--- START ---

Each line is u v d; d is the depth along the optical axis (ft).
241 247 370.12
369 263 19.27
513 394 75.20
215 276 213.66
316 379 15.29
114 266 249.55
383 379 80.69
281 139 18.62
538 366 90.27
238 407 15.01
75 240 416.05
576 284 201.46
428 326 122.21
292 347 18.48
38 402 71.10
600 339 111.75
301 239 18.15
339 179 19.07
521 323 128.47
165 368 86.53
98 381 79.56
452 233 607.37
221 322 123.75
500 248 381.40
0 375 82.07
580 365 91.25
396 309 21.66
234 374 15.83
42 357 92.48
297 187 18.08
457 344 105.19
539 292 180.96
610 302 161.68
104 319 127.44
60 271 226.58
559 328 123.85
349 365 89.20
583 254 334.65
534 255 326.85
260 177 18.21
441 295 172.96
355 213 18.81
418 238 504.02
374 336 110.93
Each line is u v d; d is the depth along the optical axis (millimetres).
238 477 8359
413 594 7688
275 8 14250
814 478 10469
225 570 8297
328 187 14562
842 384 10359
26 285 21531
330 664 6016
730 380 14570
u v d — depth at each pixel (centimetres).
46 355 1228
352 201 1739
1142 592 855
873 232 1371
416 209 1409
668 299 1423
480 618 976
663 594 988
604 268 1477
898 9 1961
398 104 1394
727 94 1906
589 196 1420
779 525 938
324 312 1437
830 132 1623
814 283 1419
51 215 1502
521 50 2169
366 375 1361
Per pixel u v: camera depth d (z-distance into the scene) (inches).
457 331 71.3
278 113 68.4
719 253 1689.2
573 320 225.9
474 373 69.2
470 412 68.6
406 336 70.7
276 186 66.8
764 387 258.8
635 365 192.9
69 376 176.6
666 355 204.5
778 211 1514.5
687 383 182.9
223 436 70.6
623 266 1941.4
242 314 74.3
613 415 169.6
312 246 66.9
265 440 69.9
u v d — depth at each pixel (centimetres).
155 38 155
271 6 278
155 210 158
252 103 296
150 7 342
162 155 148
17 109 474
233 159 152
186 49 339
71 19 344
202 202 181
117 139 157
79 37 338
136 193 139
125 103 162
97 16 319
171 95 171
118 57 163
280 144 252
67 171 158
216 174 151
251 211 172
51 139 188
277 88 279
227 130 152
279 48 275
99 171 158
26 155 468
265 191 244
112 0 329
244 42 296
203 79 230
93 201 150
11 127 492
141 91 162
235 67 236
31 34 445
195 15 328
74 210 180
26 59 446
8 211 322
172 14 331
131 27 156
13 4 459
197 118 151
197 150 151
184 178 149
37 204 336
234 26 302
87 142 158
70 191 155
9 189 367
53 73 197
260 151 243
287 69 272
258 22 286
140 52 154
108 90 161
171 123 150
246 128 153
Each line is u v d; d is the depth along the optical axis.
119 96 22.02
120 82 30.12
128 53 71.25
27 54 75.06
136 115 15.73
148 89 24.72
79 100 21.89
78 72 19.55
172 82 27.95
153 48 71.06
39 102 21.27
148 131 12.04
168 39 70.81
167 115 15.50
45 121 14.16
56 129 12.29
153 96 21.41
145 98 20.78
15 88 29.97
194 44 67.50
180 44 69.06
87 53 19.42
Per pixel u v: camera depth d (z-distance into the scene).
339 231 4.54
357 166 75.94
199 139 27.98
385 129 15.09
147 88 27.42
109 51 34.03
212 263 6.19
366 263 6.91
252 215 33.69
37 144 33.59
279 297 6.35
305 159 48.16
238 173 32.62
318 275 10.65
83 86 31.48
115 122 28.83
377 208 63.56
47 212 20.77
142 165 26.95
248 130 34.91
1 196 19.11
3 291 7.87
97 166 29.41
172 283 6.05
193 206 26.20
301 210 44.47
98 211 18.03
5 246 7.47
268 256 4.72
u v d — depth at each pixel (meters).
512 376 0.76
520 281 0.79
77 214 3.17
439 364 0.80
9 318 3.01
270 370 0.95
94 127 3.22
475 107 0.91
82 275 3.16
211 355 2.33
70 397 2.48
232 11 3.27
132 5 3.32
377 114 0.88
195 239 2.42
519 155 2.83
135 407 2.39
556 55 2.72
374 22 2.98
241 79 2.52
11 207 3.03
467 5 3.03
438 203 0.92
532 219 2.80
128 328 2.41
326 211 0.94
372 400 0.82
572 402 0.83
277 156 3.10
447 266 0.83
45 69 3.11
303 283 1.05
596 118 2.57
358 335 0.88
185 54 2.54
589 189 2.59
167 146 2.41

--- END ---

PROBLEM REQUIREMENTS: The answer must be every line from the records above that contains the word "distance", copied in full.

SOLUTION TO THIS TASK:
Per pixel u v: camera depth d (z-distance into the scene) (inches).
Per pixel u v: camera depth d (z-distance into the scene).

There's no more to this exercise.